My first idea was to start by reconstructing the floating point numbers for each input value, do the required operations with the floating numbers and convert the floating point numbers to color components that can be reliably stored (without losing precision). This gives us the following pseudocode for the iteration shader:

// wc is the color to the "west", ec is the color to the "east", ...
float w_val = wc.r + wc.g / 255.0;
float e_val = ec.r + ec.g / 255.0;
// ...
float val = (w_val + e_val + n_val + s_val) / 4.0;
float hi = val - mod(val, 1.0 / 255.0);
float lo = (val - hi) * 255.0;
fragmentColor = vec4(hi, lo, 0.0, 0.0);

The reason why we multiply by 255 in place of 256 is that we need val_lo to keep track of the part of val that will be lost when we store it as a color component. As each byte value of a discrete color component will be associated with a range of size 1/255 in its continuous counterpart, we need to use the “low byte” to store the position of the continuous component within that range.
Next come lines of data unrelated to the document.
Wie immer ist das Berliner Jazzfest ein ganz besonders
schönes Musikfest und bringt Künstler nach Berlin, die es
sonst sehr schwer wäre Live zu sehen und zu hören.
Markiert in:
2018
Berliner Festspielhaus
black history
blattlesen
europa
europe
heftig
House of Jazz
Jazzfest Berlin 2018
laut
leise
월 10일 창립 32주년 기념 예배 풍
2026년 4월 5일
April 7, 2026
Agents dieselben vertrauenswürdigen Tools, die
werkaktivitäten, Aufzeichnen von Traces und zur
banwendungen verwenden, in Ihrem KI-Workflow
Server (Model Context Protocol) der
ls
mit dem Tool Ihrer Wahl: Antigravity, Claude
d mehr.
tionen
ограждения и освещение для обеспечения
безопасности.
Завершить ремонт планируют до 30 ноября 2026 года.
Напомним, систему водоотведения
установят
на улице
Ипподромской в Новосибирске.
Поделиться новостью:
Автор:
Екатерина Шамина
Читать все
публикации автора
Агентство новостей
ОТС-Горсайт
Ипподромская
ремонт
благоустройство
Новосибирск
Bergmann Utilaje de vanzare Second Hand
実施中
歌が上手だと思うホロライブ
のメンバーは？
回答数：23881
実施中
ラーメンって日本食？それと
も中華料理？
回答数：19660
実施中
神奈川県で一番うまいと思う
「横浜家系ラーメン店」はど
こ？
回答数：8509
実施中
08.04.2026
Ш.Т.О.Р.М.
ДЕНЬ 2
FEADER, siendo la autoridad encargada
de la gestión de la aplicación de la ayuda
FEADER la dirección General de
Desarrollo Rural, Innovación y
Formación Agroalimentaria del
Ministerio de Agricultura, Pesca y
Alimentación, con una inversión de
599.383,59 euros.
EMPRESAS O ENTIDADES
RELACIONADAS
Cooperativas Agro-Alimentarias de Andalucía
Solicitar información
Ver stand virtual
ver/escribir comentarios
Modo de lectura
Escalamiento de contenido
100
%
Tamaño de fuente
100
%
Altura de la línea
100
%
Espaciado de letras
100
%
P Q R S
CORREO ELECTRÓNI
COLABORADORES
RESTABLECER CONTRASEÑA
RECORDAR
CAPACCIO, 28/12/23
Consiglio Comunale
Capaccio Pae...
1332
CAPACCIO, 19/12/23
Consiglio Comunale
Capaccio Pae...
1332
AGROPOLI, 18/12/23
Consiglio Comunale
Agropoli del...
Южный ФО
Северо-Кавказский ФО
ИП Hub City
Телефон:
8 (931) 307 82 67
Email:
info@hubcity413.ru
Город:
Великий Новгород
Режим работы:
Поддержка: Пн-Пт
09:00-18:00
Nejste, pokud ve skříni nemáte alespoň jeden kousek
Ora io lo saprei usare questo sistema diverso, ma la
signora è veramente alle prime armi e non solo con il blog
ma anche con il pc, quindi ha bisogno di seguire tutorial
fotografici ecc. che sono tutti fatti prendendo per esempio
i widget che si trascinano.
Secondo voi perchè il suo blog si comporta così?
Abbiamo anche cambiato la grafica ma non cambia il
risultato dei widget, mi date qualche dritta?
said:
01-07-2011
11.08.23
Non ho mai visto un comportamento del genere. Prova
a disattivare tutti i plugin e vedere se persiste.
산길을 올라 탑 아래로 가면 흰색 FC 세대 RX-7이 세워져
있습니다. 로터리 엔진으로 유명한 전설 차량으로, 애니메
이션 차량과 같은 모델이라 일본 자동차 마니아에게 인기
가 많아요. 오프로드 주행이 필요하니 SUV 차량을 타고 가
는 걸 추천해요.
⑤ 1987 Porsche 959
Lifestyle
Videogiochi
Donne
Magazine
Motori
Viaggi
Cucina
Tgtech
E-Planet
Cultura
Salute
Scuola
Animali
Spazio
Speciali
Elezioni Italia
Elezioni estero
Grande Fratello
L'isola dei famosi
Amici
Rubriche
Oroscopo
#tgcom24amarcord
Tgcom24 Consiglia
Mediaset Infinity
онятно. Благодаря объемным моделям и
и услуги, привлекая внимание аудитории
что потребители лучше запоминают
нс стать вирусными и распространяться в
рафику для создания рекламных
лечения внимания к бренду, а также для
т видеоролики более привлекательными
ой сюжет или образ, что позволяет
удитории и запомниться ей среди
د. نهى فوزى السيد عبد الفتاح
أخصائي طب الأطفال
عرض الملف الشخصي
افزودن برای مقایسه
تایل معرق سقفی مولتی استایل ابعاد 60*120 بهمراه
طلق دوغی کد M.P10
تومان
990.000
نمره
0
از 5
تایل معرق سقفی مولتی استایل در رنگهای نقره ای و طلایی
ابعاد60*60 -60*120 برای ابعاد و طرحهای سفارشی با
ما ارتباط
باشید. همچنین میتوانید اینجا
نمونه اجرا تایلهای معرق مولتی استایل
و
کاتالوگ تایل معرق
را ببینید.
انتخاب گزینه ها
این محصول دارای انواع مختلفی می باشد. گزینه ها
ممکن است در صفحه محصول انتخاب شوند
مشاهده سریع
Simplifying the code to avoid redundant operations, we get:

float val = (wc.r + ec.r + nc.r + sc.r) / 4.0 +
	(wc.g + ec.g + nc.g + sc.g) / (4.0 * 255.0);
float hi = val - mod(val, 1.0 / 255.0);
float lo = (val - hi) * 255.0;
fragmentColor = vec4(hi, lo, 0.0, 0.0);

The result of running the full code, implemented in GLSL, is:

Solving the Laplace's equation using a 32x32 grid. Click the picture to see the live solving process (if your browser supports WebGL).

As can be seen, it has quite low resolution but converges fast. But if we just crank up the number of points, the convergence gets slower:

Incompletely converged solution in a 512x512 grid. Click the picture to see a live version.

How can we reconcile these approaches?

Multigrid

The basic idea behind multigrid methods is to apply the relaxation method on a hierarchy of increasingly finer discretizations of the problem, using in each step the coarse solution obtained in the previous grid as the “starting guess”. In this mode, the long wavelength parts of the solution (those that converge slowly in the finer grids) are obtained in the first coarse iterations, and the last iterations just add the finer parts of the solution (those that converge relatively easily in the finer grids).

The implementation is quite straightforward, giving us fast convergence and high resolution at the same time:

Multigrid solution using grids from 8x8 to 512x512. Click the picture to see the live version.

Conclusions

It’s quite viable to use WebGL to do at least basic GPGPU tasks, though it is, in a certain sense, a step backward in time, as there is no CUDA, floating point textures or any feature that helps when working with non-graphic problems: you are on your own. But with the growing presence of WebGL support in modern browsers, it’s an interesting way of partially accessing the enormous computational power present in modern video cards from any JS application, without requiring the installation of a native application.

In the next posts we will explore other kinds of problem-solving where WebGL can provide a great performance boost.